[Stored data entries]

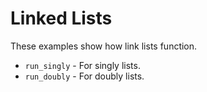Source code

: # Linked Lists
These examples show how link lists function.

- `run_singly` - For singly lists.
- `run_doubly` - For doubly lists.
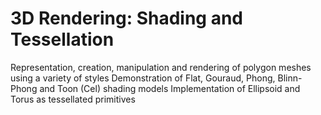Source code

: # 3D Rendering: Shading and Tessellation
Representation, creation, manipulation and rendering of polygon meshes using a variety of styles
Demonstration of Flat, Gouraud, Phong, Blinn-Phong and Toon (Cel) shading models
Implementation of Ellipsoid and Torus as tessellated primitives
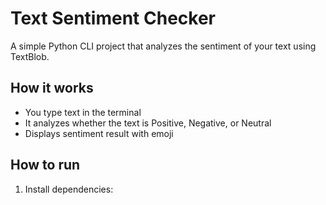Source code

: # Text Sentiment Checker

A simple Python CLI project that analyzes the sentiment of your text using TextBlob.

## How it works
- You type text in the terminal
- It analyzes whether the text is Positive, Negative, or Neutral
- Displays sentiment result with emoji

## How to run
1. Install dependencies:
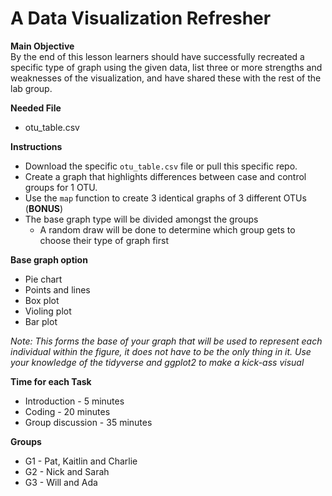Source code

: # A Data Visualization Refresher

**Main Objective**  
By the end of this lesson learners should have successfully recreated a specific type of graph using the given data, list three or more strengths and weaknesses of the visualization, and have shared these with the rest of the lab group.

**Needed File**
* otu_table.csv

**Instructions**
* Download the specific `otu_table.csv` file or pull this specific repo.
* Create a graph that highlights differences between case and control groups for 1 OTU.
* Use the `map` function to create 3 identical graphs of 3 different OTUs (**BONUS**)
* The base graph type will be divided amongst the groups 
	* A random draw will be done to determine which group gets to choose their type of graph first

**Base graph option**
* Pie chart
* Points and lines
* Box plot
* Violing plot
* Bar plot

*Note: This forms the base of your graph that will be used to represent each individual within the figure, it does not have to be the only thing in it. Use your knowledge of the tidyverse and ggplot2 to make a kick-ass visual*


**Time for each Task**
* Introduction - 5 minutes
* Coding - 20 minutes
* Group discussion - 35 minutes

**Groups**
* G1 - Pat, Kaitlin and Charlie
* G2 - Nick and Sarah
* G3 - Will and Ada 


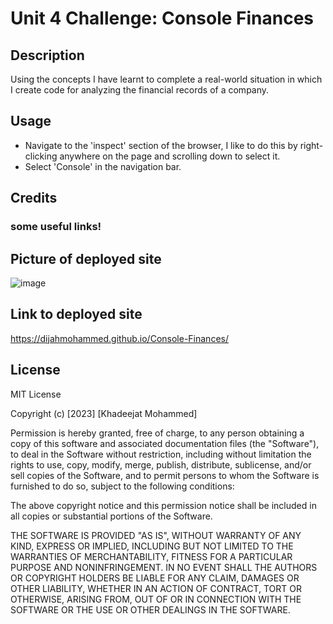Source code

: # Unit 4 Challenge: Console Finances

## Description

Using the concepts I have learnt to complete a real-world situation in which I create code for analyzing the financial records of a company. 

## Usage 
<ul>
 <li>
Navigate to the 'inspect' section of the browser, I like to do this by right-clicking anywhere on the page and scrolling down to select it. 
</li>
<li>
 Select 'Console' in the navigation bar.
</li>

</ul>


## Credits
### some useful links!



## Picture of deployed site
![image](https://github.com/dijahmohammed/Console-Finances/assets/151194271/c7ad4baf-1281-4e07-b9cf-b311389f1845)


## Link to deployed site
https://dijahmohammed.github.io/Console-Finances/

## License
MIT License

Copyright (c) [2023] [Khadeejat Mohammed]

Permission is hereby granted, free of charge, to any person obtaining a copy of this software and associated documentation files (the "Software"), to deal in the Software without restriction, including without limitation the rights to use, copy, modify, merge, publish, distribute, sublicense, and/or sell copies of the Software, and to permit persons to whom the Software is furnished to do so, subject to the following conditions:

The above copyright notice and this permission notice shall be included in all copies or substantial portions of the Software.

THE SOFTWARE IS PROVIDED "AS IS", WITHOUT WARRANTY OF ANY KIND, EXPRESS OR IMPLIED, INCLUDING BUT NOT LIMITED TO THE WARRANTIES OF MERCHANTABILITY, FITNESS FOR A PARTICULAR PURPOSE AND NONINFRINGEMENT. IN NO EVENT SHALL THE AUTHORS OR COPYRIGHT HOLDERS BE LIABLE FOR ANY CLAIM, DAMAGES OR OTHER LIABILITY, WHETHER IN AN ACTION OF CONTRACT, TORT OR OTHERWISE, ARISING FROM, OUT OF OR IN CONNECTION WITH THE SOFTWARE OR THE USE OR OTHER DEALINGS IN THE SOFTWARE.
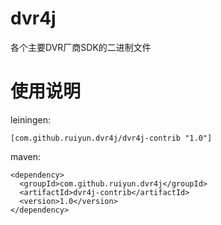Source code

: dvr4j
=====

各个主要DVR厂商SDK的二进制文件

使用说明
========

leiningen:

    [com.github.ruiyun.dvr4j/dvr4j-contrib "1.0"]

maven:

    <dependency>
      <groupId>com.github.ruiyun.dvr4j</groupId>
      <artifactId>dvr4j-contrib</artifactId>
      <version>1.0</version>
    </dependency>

● Aim of the task:
Retype only the lines that run from the first line of the entries above to the line containing "Representation, creation, manipulation", both included. Do not carry over any pictures.

● Response area:
Source code

: # Linked Lists
These examples show how link lists function.

- `run_singly` - For singly lists.
- `run_doubly` - For doubly lists.
Source code

: # 3D Rendering: Shading and Tessellation
Representation, creation, manipulation and rendering of polygon meshes using a variety of styles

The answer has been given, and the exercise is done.